It is for Freedom Christ Has Set Us Free

An important challenge for Christians is to be able to distinguish between the freedom celebrated on the 4th of July and that described in the scriptures. They aren’t identical (which I’ll explore below), and I think the efforts of many well-meaning pastors and churches in their worship services around the times of our national holidays actually serves to confuse many happy church goers about what freedom for a Christian really entails.

In Galatians 5 Paul says that it is for freedom that Christ has set us free. This particular verse follows a section in chapter 4 where Paul uses the allegory of Hagar and Sarah to illustrate the difference between being born the child of a slave (the law) and being born the child of a free woman (grace). Through Christ, Paul says, we are “children, not of the slave, but of the free woman.” And it is for this reason we have a share in the inheritance. Not because we do this or that, not because we follow the law, not because we always do what is right, not because we are circumcised, but because in Christ we have become children of freedom. It is for freedom that Christ has set us free. And so, the only thing that counts, according to Paul, “is faith working through love.” 

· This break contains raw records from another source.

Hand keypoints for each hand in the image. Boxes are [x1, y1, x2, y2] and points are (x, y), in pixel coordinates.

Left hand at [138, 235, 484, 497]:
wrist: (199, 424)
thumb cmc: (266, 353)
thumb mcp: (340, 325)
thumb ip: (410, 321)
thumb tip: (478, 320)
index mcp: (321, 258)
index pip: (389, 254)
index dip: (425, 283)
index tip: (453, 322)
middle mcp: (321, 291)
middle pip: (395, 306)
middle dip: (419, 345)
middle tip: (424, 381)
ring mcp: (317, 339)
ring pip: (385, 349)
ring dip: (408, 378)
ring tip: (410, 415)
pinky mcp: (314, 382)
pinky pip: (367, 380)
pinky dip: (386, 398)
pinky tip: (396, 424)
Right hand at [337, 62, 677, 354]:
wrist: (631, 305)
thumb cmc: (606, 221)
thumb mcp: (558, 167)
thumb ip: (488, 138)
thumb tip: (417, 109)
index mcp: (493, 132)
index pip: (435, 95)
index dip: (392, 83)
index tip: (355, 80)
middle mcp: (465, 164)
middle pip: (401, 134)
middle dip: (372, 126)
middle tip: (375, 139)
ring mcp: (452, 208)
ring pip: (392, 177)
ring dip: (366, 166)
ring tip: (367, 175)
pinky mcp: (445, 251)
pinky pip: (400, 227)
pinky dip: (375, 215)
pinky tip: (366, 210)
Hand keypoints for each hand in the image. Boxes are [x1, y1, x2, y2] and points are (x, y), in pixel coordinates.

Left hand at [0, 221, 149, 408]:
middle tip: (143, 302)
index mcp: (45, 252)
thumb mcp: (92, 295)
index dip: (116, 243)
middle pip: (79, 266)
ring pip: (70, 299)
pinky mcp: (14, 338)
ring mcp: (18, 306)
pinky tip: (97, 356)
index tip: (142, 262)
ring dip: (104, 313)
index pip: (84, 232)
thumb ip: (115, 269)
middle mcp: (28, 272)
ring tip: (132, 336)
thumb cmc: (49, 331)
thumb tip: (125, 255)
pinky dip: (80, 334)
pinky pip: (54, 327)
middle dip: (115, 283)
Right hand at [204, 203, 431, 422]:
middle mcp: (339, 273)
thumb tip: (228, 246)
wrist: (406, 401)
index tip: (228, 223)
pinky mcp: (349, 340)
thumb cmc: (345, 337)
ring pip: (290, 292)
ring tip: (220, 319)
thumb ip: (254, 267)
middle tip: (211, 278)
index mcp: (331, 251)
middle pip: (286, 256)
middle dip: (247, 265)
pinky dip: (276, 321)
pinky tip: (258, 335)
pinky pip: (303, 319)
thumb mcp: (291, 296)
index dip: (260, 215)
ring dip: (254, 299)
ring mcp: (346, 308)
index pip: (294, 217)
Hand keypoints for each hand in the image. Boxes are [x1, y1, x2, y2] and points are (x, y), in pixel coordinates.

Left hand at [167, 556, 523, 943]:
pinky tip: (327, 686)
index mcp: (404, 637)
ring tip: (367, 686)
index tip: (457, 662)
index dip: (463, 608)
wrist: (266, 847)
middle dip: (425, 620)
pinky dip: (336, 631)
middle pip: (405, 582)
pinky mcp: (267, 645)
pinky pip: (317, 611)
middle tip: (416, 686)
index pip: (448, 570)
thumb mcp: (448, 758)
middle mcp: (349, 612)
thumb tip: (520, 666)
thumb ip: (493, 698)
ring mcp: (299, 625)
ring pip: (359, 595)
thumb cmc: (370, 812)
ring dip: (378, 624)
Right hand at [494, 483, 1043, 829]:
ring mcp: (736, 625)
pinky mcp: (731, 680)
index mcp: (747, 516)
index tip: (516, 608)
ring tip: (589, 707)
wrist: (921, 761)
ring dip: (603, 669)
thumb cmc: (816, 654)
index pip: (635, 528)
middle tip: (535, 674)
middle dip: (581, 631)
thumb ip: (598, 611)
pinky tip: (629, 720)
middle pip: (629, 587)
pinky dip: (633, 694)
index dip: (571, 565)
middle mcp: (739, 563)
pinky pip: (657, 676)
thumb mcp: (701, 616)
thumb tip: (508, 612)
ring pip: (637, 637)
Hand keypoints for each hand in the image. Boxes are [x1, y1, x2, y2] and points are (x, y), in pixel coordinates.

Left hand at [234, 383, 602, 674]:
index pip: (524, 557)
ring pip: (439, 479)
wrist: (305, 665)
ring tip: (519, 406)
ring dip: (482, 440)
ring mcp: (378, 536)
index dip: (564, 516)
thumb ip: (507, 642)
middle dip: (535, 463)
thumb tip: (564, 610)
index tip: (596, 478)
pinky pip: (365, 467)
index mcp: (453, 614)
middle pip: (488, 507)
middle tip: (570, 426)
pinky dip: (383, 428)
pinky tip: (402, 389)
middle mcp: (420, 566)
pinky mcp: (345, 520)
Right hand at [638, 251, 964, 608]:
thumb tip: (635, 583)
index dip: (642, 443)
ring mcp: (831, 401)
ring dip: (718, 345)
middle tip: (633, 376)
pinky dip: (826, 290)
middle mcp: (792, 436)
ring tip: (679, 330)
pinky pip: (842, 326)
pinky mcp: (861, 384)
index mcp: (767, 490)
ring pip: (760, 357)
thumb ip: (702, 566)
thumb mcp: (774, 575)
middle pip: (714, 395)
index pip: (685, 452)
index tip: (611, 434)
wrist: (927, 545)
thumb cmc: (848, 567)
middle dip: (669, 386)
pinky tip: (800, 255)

I like that phrase—it is for freedom Christ has set us free. Of course, Paul has a specific kind of freedom in mind here, one that is deeply theological and has little to do with our modern notion of freedom and being free. And I think it is precisely here where much of the theological confusion about Christian freedom comes in. It seems to me that the 4th of July wants to remind us that freedom is our right. It is what we fought for. It is what we fight for. It is what we defend. It is what we bring to (some would say, impose on) other countries. After all, freedom is what our nation is founded upon: “the land of the free and the home of the brave.” Yet, if this is the kind of freedom for which Christ has set us free, it seems to me that it is somehow a very hollow and ephemeral sort of freedom.

When you think about it, Paul was writing in a time when large parts of the population were slaves. Some estimates report that the slave population in Italy during the first century was about 40% of the total population. And while across the entirety of the Roman Empire that percentage was significantly smaller, it was still a number that was in the millions. The interesting thing is that it was predominantly to these people—the slaves and the marginalized and the poor—that the gospel first took its initial hold. The good news of freedom in Christ gripped these people not because it promised them the same sort of freedom that the rich, privileged and elite had, but because it was a kind of freedom that transcended one’s circumstances, a freedom that reached inward, unchaining a person from the interiority of one’s being, freeing the heart and soul. Yes, it was a freedom from sin, a freedom from the power of sin and the guilt of sin. But it was also much more than simply a freedom from; it was a freedom for. It is for freedom that Christ has set us free.

Freedom—real freedom—is not the power and the ability to choose to do this or that. It is not the freedom to do whatever I want (as long as it does no harm to others, of course). That seems to be the sort of freedom that the 4th of July wants to celebrate (the freedom from the rule of England telling the colonies what to do). And that is not the sort of freedom for which Christ has set us free. Our freedom in Christ is rooted in the eternal, finding its fulfilment and ultimate consummation in eternity. Ultimately, our freedom determines who we become, not what we do. That’s one reason why, according to Karl Rahner, the idea of freedom is more than the ability to act in certain ways. Certainly, that’s part of it. But there is something bigger at work. Freedom is the ability to dispose of oneself. Our freedom is not the freedom to do certain things; it is the freedom to become a certain kind of person. Those things we do help to shape the kind of person we become. When we do good things we become good. When we do bad things we become bad. Ultimately, the choice we make, our freedom, is not the act itself, but the person those acts shape us into.

It is for freedom that Christ has set us free. The question this sort of freedom asks us is not what are we going to do, but what sort of person are we going to become? What sort of person are my choices shaping me into? How are those things I do forming (or not forming) me into the image of Christ? Are my actions a genuine reflection of faith being worked out through love? That, I believe, is the sort of freedom for which Christ has set us free. And that is the freedom I choose to celebrate, not with fireworks and BBQ, but with my life, my faith, my hope, and my love.